We are not speculating on what steps the authorities should take as it is for the legislature and framers of the scheme to make necessary amendments. For six months or till such time that any amendment is made, the contribution of the employees shall be a stop-gap measure. The sum shall be adjustable based on the alteration to the scheme that may be made."
The bench further observed, "We do not find any flaw in altering the basis of computation of pensionable salary. We agree with the view taken by the division bench in the RC Gupta case so far as the interpretation of proviso to the 11(3)-pre-amendment provision is concerned.
The fund authorities shall implement the directives contained in the judgment within eight weeks, subject to the earlier directions. All appeals which we have heard are allowed in the above terms and the judgments which are impugned are modified accordingly."
The Kerala High Court had set aside the 2014 amendment by holding that the threshold limit of Rs 15,000 monthly salary for joining the pension fund was unreasonable. It allowed a pension in proportion to the salary above the threshold limit and held there could be no cut-off date for joining the pension scheme.
Meanwhile, the 2014 amendment changes included:
• Limit the maximum pensionable salary to Rs.15,000 per month. Earlier, the maximum pensionable salary was Rs.6,500 per month. The proviso to the said paragraph permitted an employee to be paid on the basis of the actual salary drawn by him provided, the contribution was remitted by him on the basis of the actual salary drawn by him preceded by a joint request made for such purpose jointly with his employer.
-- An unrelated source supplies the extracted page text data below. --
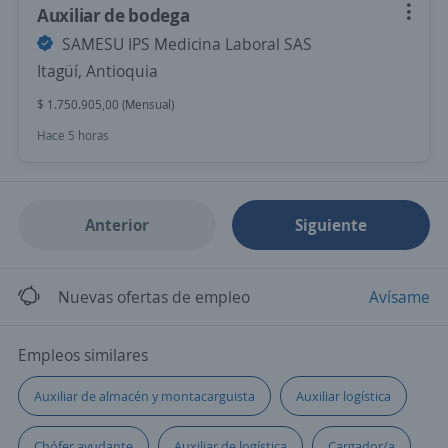
Auxiliar de bodega
SAMESU IPS Medicina Laboral SAS
Itagüí, Antioquia
$ 1.750.905,00 (Mensual)
Hace 5 horas
Anterior
Siguiente
Nuevas ofertas de empleo
Avísame
Empleos similares
Auxiliar de almacén y montacarguista
Auxiliar logística
Chófer ayudante
Auxiliar de logística
Cargador/a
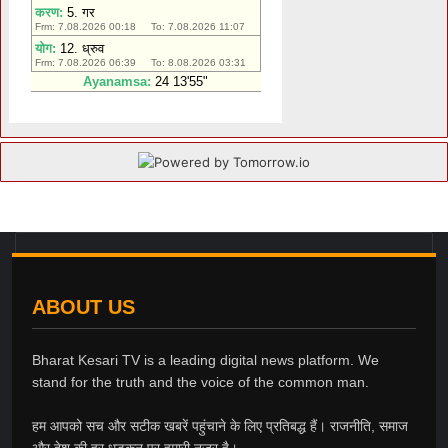
ABOUT US
Bharat Kesari TV is a leading digital news platform. We
stand for the truth and the voice of the common man.
हम आपको सच और सटीक खबरें पहुंचाने के लिए प्रतिबद्ध हैं। राजनीति, समाज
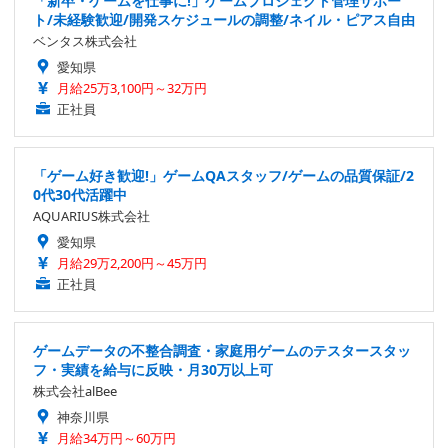
「新卒・ゲームを仕事に!」ゲームプロジェクト管理サポー
ト/未経験歓迎/開発スケジュールの調整/ネイル・ピアス自由
ベンタス株式会社
愛知県
月給25万3,100円～32万円
正社員
「ゲーム好き歓迎!」ゲームQAスタッフ/ゲームの品質保証/2
0代30代活躍中
AQUARIUS株式会社
愛知県
月給29万2,200円～45万円
正社員
ゲームデータの不整合調査・家庭用ゲームのテスタースタッ
フ・実績を給与に反映・月30万以上可
株式会社alBee
神奈川県
月給34万円～60万円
The proviso was omitted by the amendment, capping the maximum pensionable salary at Rs.15,000. The scheme was amended further by a subsequent notification, the Employee's Pension (Fifth Amendment) Scheme, 2016 to provide that the pensionable salary for the existing members who prefer a fresh option, shall be based on the higher salary.
• Confers an option on the existing members as on 01 September 2014 to submit a fresh option jointly with their employer to continue to contribute on salary exceeding Rs.15,000 per month. The employee would have to make a further contribution at the rate of 1.16 percent on the salary exceeding Rs.15,000, additionally. The fresh option would have to be exercised within a period of six months. The power to condone the omission to exercise the fresh option within the said period of six months by a further period of six months is conferred on the Regional Provident Fund Commissioner. If no such option is made, the contribution already made in excess of the wage ceiling limit would be diverted to the Provident Fund Account, along with interest.
• The monthly pension shall be determined on a pro-rata basis for pensionable service up to 01 September 2014 at the maximum pensionable salary of Rs.6,500, and for the period thereafter, at the maximum pensionable salary of Rs.15,000 per month.
• Provides for withdrawal of the benefits where a member has not rendered the eligible service as required.
The main argument raised by EPFO was that the pension fund and provident fund were distinct and membership in the latter would not automatically translate into membership in the former. It maintained that the pension scheme was intended for low-wage employees. If the person drawing the salary above the cut-off limit was allowed to draw a pension as well, it would create a huge imbalance within the fund. The 2014 amendments were brought to address the issue of cross-subsidization between the two funds.
The pensioners disputed the argument of the financial burden raised by the EPFO. They said that the corpus fund remained intact and the payments were made from the interest. They held that the stand of the EPFO was contrary to the statute that there had to be a separate option exercised within the cut-off period to join the pension scheme.